Krimmel: Große Laborverbünde sind die idealen Partner in integrierten Versorgungsprojekten. Wir sind bereits heute an verschiedenen Standorten im Bundesgebiet Dienstleister für Niedergelassene und Kliniken. Außer der reinen Labordienstleistung können wir unsere Kompetenzen und Erfahrungen etwa im elektronischen Datenaustausch oder im Einkauf von Praxis- und Klinikprodukten einbringen. Und schließlich sind wir auch Logistik-Experten. Der Fahrdienst von Bioscientia bewältigt pro Tag mehr als 90 000 Kilometer, um in rund 8000 Praxen und 400 Kliniken Probenmaterial abzuholen. Insgesamt verfügen wir also über hohe Kompetenzen exakt an den Schnittstellen der integrierten Versorgung: Wir können über die Labordienstleistung Krankenhäuser und Arztpraxen zusammenbringen und zusätzliche Hilfestellung bei der Lösung von Kommunikations-, Logistik- und Einkaufsproblemen anbieten.

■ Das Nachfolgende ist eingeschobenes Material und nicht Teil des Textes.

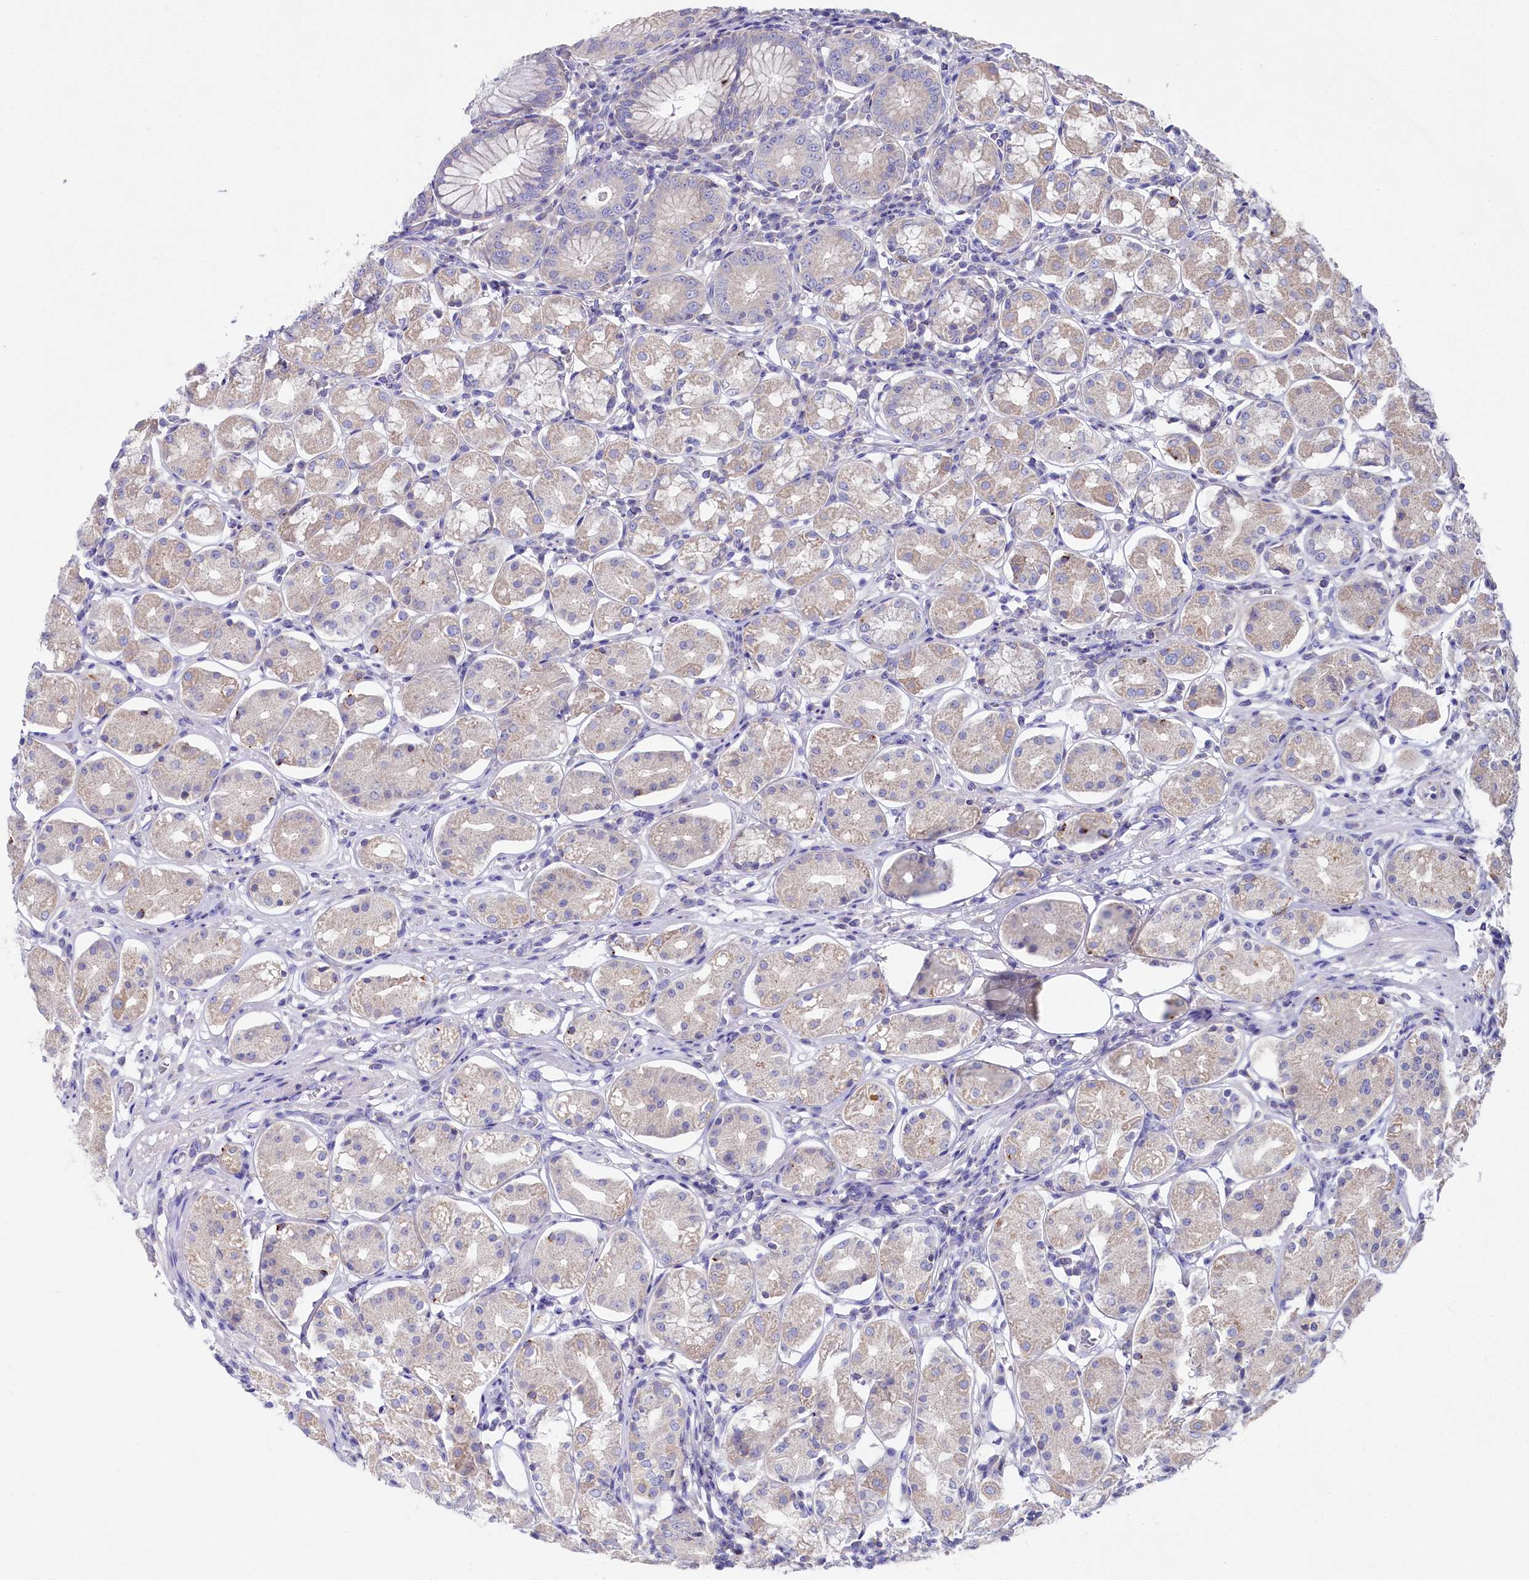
{"staining": {"intensity": "moderate", "quantity": "25%-75%", "location": "cytoplasmic/membranous"}, "tissue": "stomach", "cell_type": "Glandular cells", "image_type": "normal", "snomed": [{"axis": "morphology", "description": "Normal tissue, NOS"}, {"axis": "topography", "description": "Stomach, lower"}], "caption": "Immunohistochemical staining of unremarkable stomach reveals 25%-75% levels of moderate cytoplasmic/membranous protein positivity in about 25%-75% of glandular cells. (DAB IHC, brown staining for protein, blue staining for nuclei).", "gene": "VPS26B", "patient": {"sex": "female", "age": 56}}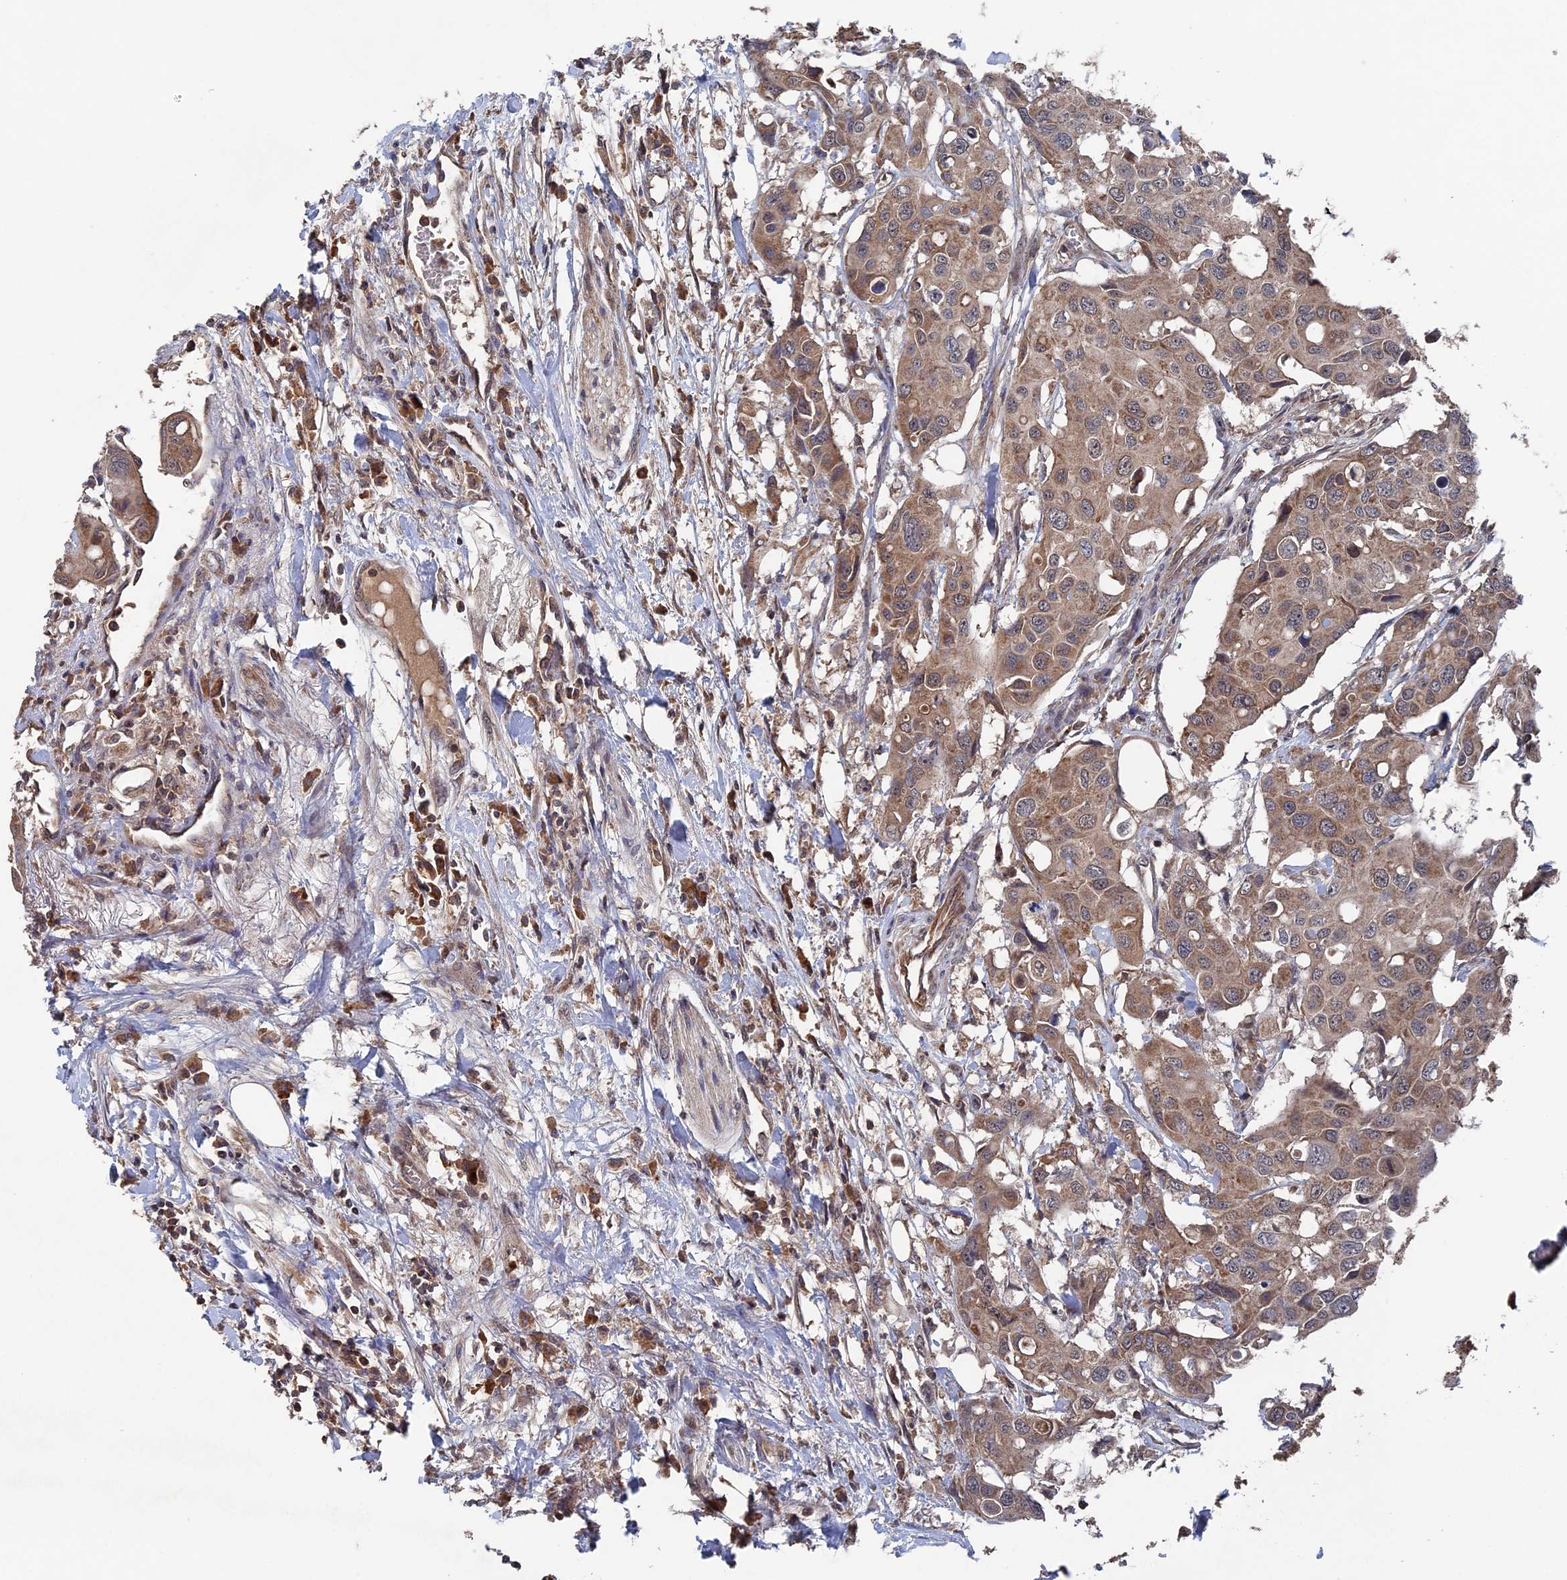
{"staining": {"intensity": "moderate", "quantity": ">75%", "location": "cytoplasmic/membranous"}, "tissue": "colorectal cancer", "cell_type": "Tumor cells", "image_type": "cancer", "snomed": [{"axis": "morphology", "description": "Adenocarcinoma, NOS"}, {"axis": "topography", "description": "Colon"}], "caption": "The micrograph reveals a brown stain indicating the presence of a protein in the cytoplasmic/membranous of tumor cells in colorectal cancer. Nuclei are stained in blue.", "gene": "RAB15", "patient": {"sex": "male", "age": 77}}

„Ärzte Zeitung“: Bei so viel Selbstbewußtsein ist Ihnen um die Zukunft der deutschen Laborärzte nicht bange, oder doch?

Krimmel: In der Tat nicht. Die großen Praxen und Praxisverbünde im deutschen Labormarkt sind gut aufgestellt – und diese Leistungsfähigkeit nützt Zuweisern, Patienten und Krankenversicherern gleichermaßen. Außerdem wollen wir an der sich abzeichnenden Globalisierung der Labormärkte und vor allem am Zusammenrücken in Europa partizipieren. Schon heute dürften die deutschen Laborpraxen europäische Marktführer in Sachen Effizienz und Wirtschaftlichkeit sein. Bioscientia erwirtschaftet bereits sechs Prozent des Umsatzes im Ausland, wobei wir besonders stark im Nahen Osten sind, zum Beispiel in Saudi-Arabien, den Vereinigten Arabischen Emiraten oder Ägypten.

Zur Selbstzufriedenheit oder gar Überheblichkeit besteht allerdings überhaupt kein Anlaß. Wir sind nach wie vor in hohem Maße abhängig von den gesundheitspolitischen Entscheidungen in Berlin. Daß diese kaum berechenbar, geschweige denn beeinflußbar sind, damit müssen sich Laborärzte genauso abfinden wie alle anderen Kollegen.

Fünf große Player prägen den Labormarkt

An fünf großen Akteuren oder Ärztegruppen kommt niemand vorbei, der sich mit der Struktur deutscher Laborarztpraxen beschäftigt: Die Gruppe um das Labor Limbach (Heidelberg), das Labor Schottdorf (Augsburg), die im LADR-Verbund kooperierenden Ärzte (Dr. Kramer und andere, Geesthacht), die mit dem Labordienstleister Bioscientia (Ingelheim) zusammenarbeitenden Laborarzt-Praxen (Professor Heicke und andere) und die im Synlab-Verbund kooperierenden Labormediziner – sie gelten in der Branche als die fünf Wichtigsten, die bundesweit aktiv sind und etwa 50 000 zuweisende Ärzte auf sich vereinigen.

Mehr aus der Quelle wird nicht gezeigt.